Author Response File: Author Response.docx
Reviewer 2 Report
Although descriptive, this study may set the basis for further investigation.
Please note that the quality/resolution of the figures is very low.
Author Response
Comments and Suggestions for Authors
Although descriptive, this study may set the basis for further investigation.
Please note that the quality/resolution of the figures is very low.
Response:
We appreciate the reviewer’s comment. We have uploaded high-quality figures. For sure, we will communicate with the journal to make sure of having high-quality figures/graphs for the publication.
Reviewer 3 Report
This paper characterises differential expression of chicken tracheal miRNAs following immune cell simulation with AIV, LPS and polyI:C. The identification of common miRNAs among the different treatment groups – which could indicate a fundamental role in EV functionality – provide promising opportunities for future research. The methods are robust, the results clearly presented and the discussion comprehensive. Accordingly, my comments are minor. To facilitate reproducibility, could the raw data be uploaded to a public repository? Furthermore, given pre-processing is critical to analyses of miRNA reads, what parameters were used for Trimmomatic?
Finally, some minor grammatical points:
Line 180. Remove ‘and’ from ‘to confirm and biomarkers’
Line 206. Erroneous capitalisation of ‘a’ in ‘Briefly, A…’
Author Response
This paper characterises differential expression of chicken tracheal miRNAs following immune cell simulation with AIV, LPS and polyI:C. The identification of common miRNAs among the different treatment groups – which could indicate a fundamental role in EV functionality – provide promising opportunities for future research. The methods are robust, the results clearly presented and the discussion comprehensive. Accordingly, my comments are minor. To facilitate reproducibility, could the raw data be uploaded to a public repository? Furthermore, given pre-processing is critical to analyses of miRNA reads, what parameters were used for Trimmomatic?
Response:
Absolutely, we will share our row and analyzed data on Gene Expression Omnibus to make it freely available to the scientific community.
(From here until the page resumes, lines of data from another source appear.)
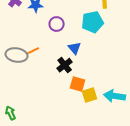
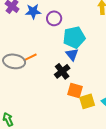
cyan pentagon: (93, 22) -> (74, 37), moved
purple circle: (57, 24) -> (54, 18), moved

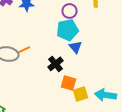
purple circle: (54, 18) -> (70, 11), moved
blue triangle: (72, 54) -> (76, 47), moved

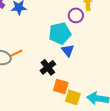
purple circle: (70, 11) -> (76, 15), moved
yellow square: (80, 94) -> (73, 97), turned 35

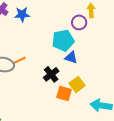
blue triangle: (68, 50) -> (71, 57), turned -32
yellow square: (73, 97) -> (77, 84), moved, turned 35

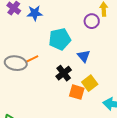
cyan pentagon: (63, 40) -> (60, 39), moved
blue triangle: (71, 57) -> (84, 56), turned 32

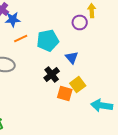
blue star: (35, 13) -> (13, 20), moved
orange line: (32, 59) -> (21, 38), moved

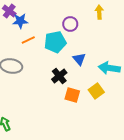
purple circle: (80, 22) -> (70, 24), moved
yellow square: (78, 84) -> (96, 91), moved
cyan arrow: (102, 106) -> (109, 68), moved

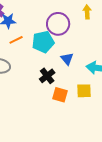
purple circle: (70, 24) -> (58, 24), size x1.5
yellow square: (96, 91) -> (84, 91), turned 35

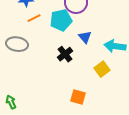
yellow square: (84, 91) -> (102, 69), turned -35
orange square: (60, 95) -> (78, 97), moved

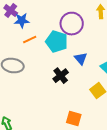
cyan pentagon: (61, 20) -> (57, 42), turned 30

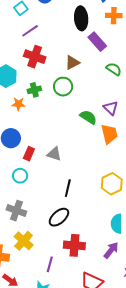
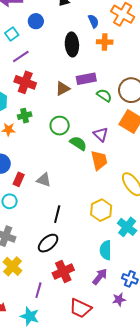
purple rectangle: (97, 42) -> (86, 79), moved, turned -60
green circle: (63, 87) -> (60, 126), moved
red cross: (74, 245) -> (63, 271), turned -30

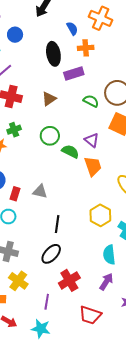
purple rectangle: (86, 79) -> (74, 73), moved

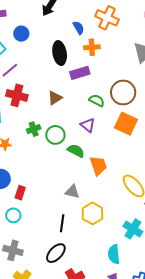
green cross: (14, 130) -> (34, 129), moved
purple triangle: (92, 140) -> (88, 125), moved
gray triangle: (40, 191) -> (72, 192), moved
yellow hexagon: (100, 215) -> (92, 213), moved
This part of the analysis was performed by the Canadian center for computational genomics. Here are the parameters which were set for the analysis:
java -jar trimmomatic.jar SE <INPUT_FASTQ> <OUTPUT_FASTQ> ILLUMINACLIP:adapters.fa:2:30:10 SLIDINGWINDOW:4:15 MINLEN:18
The most important deviations from the defaults are:
- the “adapters.fa” file included the adapter sequence “AGATCGGAAGAGCACACGTCTGAACTCCAGTCA”
- The minimum length read is reduced to 18, as the reads are already only 51 bp.
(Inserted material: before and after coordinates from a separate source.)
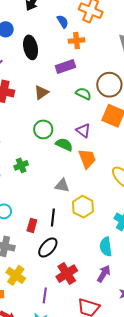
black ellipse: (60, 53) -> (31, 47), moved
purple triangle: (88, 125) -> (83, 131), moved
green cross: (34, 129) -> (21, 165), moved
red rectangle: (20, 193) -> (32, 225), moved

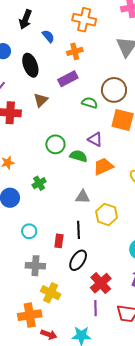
blue semicircle: (63, 22) -> (48, 36), moved
brown triangle: (41, 92) -> (41, 100), moved
orange trapezoid: (87, 159) -> (103, 166), turned -85
purple line: (45, 295) -> (95, 308), moved

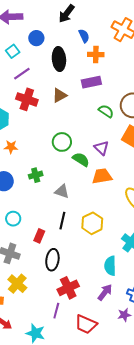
orange cross: (75, 51) -> (96, 54), moved
gray triangle: (83, 197) -> (62, 191), moved
black line: (79, 230) -> (62, 221), moved
black ellipse: (78, 260) -> (52, 260), turned -40

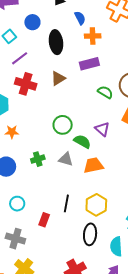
orange trapezoid: (102, 176) -> (93, 165), moved
gray triangle: (62, 191) -> (66, 159), moved
black ellipse: (52, 260) -> (90, 234), moved

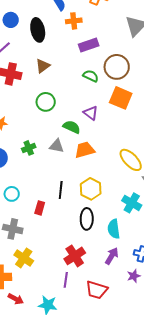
blue circle: (32, 22) -> (11, 20), moved
purple rectangle: (89, 64) -> (89, 45), moved
green circle: (63, 125) -> (46, 102), moved

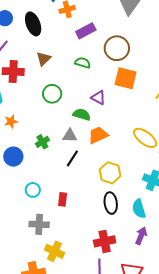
green semicircle: (91, 76) -> (83, 63), moved
black line: (61, 190) -> (72, 158), moved, turned 36
red cross: (75, 256) -> (105, 241), turned 30

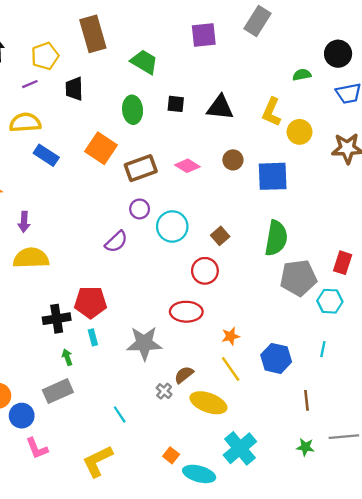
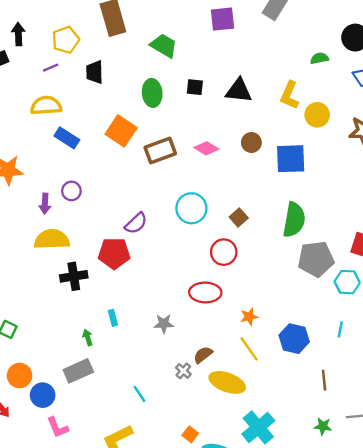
purple circle: (140, 209) -> (71, 191), moved
red pentagon: (91, 302) -> (114, 253), moved
black cross: (57, 319) -> (74, 276), moved
gray star: (144, 343) -> (164, 324), size x0.6

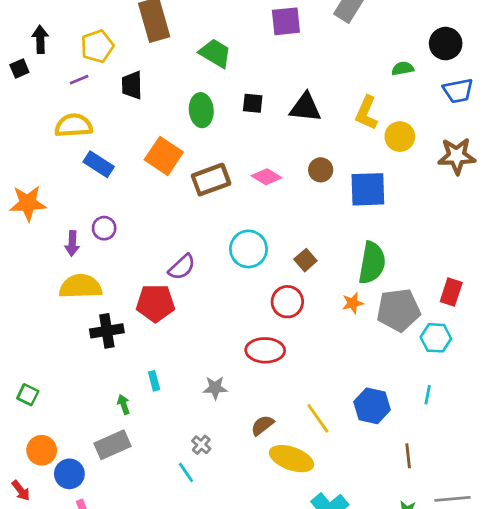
orange star: (249, 317) -> (353, 303), moved
gray cross: (183, 371) -> (201, 445), moved

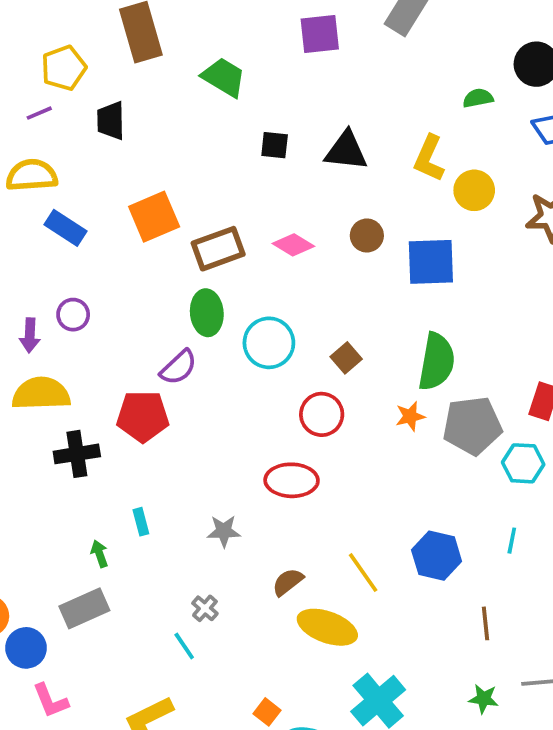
green ellipse: (201, 110) -> (207, 313), moved
orange square: (164, 156) -> (154, 217), turned 33

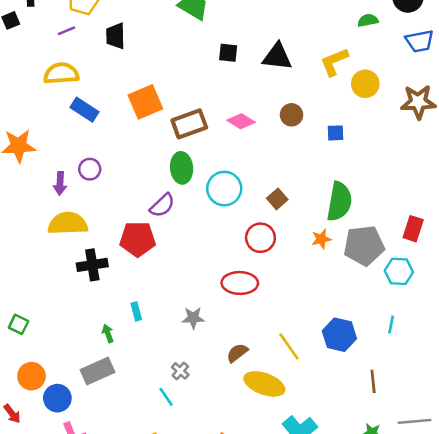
yellow L-shape: (429, 158) -> (334, 62), turned 44
blue square: (431, 262) -> (335, 133), size x0.5

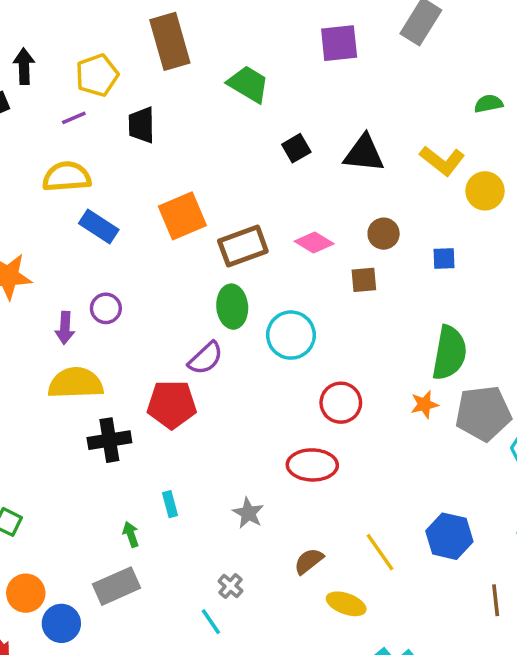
black square: (228, 53) -> (296, 148), turned -36
yellow L-shape: (334, 62) -> (442, 161), turned -120
brown square: (277, 199) -> (364, 280), moved, turned 36
gray star: (193, 318) -> (248, 513), turned 30
yellow ellipse: (264, 384) -> (346, 604), size x0.7

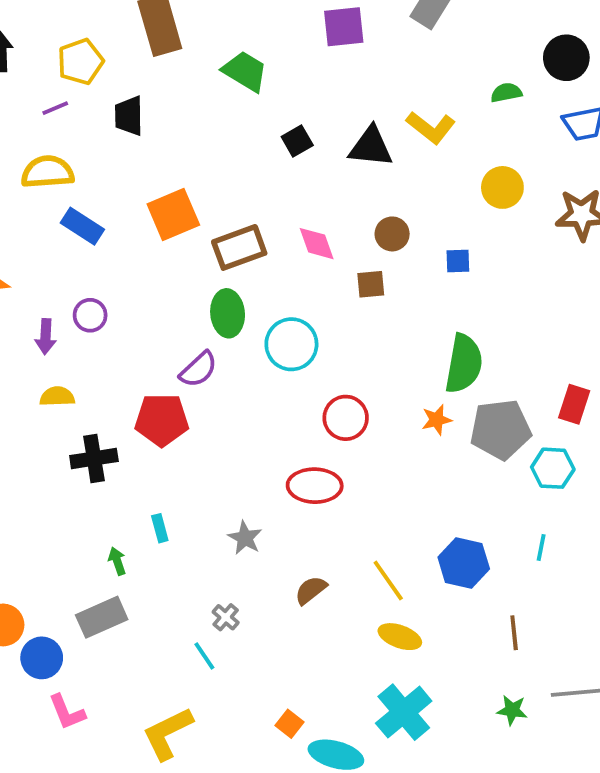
yellow L-shape: (442, 161) -> (431, 127), moved
pink diamond: (314, 242) -> (317, 244), turned 39
yellow semicircle: (76, 383) -> (57, 397), size x0.6
yellow ellipse: (346, 604) -> (400, 637), moved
Graph (The sequencing quality score has been uploaded in the attached file)
As it is presented in the graph, the majority of reads after QC had a quality of greater than 30.
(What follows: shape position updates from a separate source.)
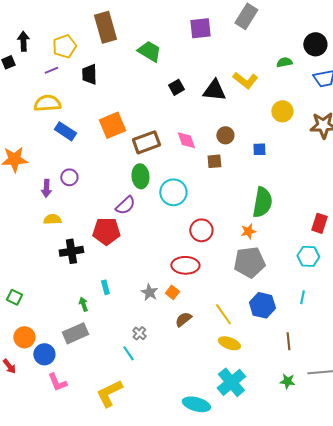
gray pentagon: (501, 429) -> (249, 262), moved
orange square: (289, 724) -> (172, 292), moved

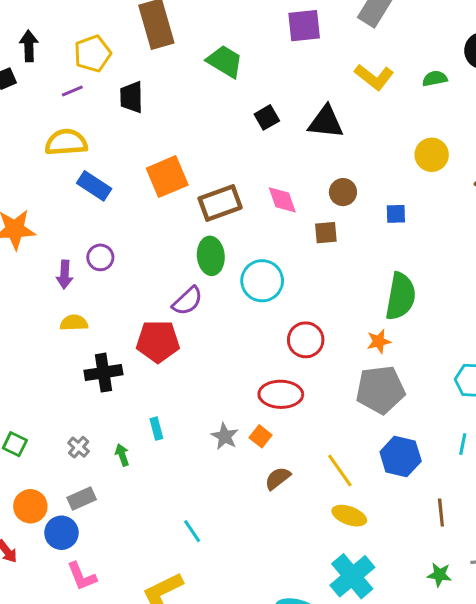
yellow L-shape: (245, 80) -> (374, 77), moved
gray rectangle: (75, 333) -> (82, 499), moved, size x0.7
gray cross: (139, 333) -> (79, 447), moved

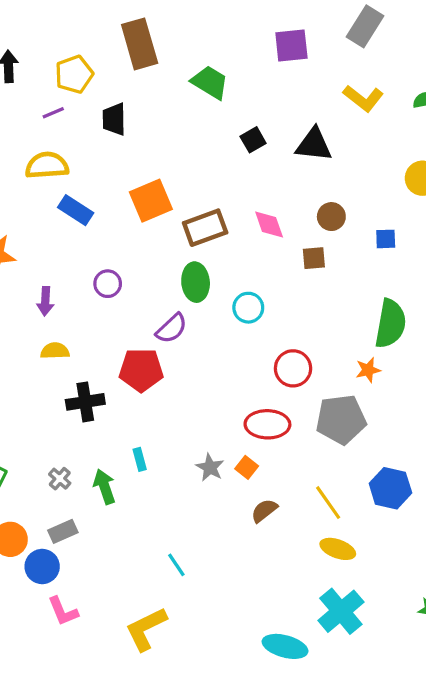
purple circle: (100, 257) -> (108, 284), moved
cyan circle: (262, 281) -> (248, 308), size x0.7
gray pentagon: (380, 390) -> (341, 419), moved
green arrow: (122, 455) -> (104, 487), size x1.5

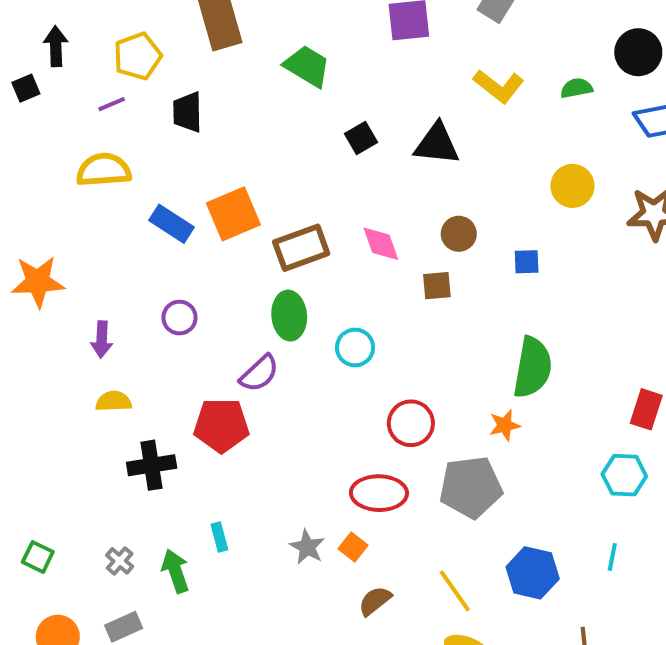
blue rectangle: (76, 210) -> (171, 224), moved

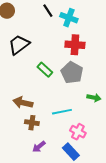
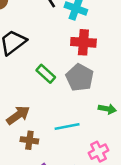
brown arrow: (23, 103) -> (18, 115), turned 132
pink cross: (78, 132) -> (98, 152), moved, turned 35

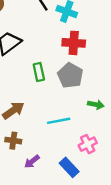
green rectangle: (46, 74) -> (39, 72), turned 36
brown cross: (29, 140) -> (13, 141), moved

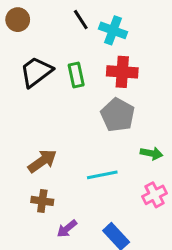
green rectangle: (39, 72) -> (76, 75), moved
pink cross: (88, 144) -> (155, 195), moved

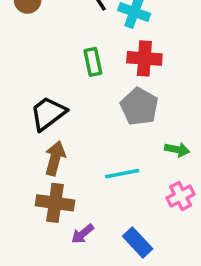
black trapezoid: (36, 72) -> (48, 113), moved
brown arrow: (42, 161) -> (55, 158), turned -40
brown cross: (42, 201) -> (55, 203), size x1.5

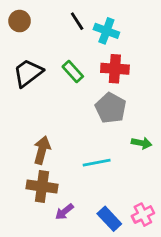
green rectangle: (93, 62) -> (73, 72), turned -30
black trapezoid: (48, 113) -> (28, 73), moved
pink cross: (181, 196) -> (143, 215), moved

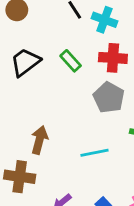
brown cross: (42, 186) -> (20, 177), moved

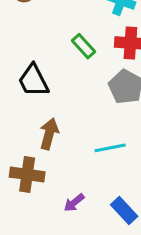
black trapezoid: (25, 62) -> (33, 81), moved, turned -80

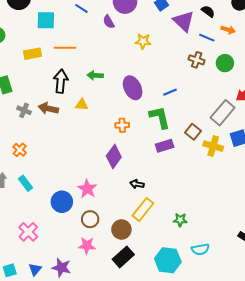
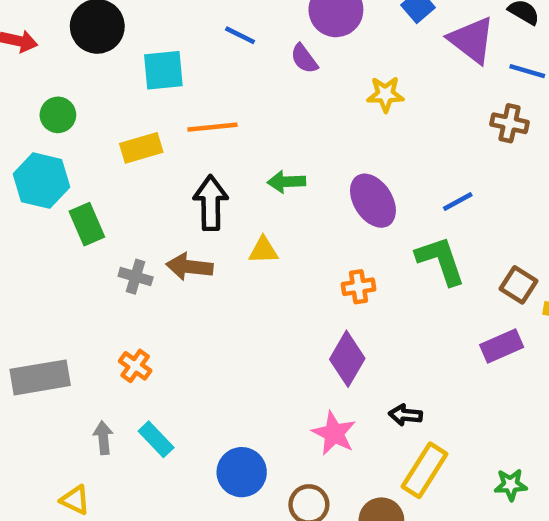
purple rectangle: (165, 146) -> (502, 346), moved
pink star: (87, 189) -> (334, 433), moved

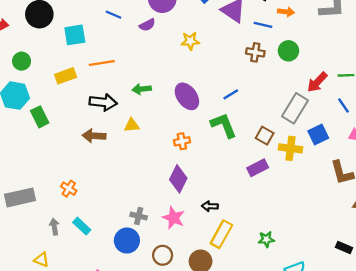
purple semicircle: (304, 59) -> (147, 25), turned -77
black arrow: (211, 203) -> (103, 102), turned 100
gray cross: (136, 277) -> (139, 216), moved

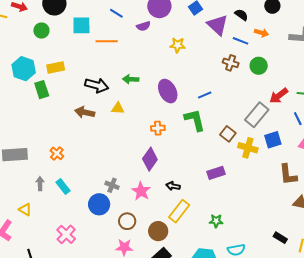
green circle: (22, 61) -> (41, 31), moved
orange line: (102, 63) -> (107, 41), moved
yellow rectangle: (66, 76) -> (56, 67), moved
purple rectangle: (258, 168) -> (216, 173), moved

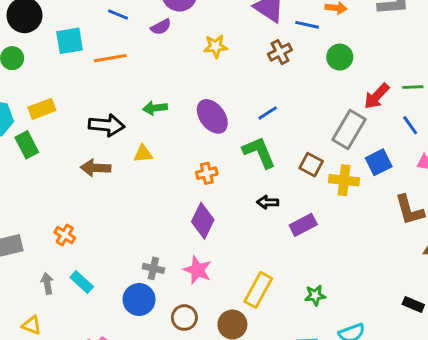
brown cross: (231, 63) -> (280, 52), moved, turned -35
black arrow: (173, 186) -> (268, 202), moved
[Q] Finally, some minor grammatical points:
Line 180. Remove ‘and’ from ‘to confirm and biomarkers’
Line 206. Erroneous capitalisation of ‘a’ in ‘Briefly, A…’
Response: We have revised the manuscript.
Author Response File: Author Response.docx
Round 2
Reviewer 1 Report
The authors have answer the comments satisfactorily and I consider the manuscript has been improved respect its previous version.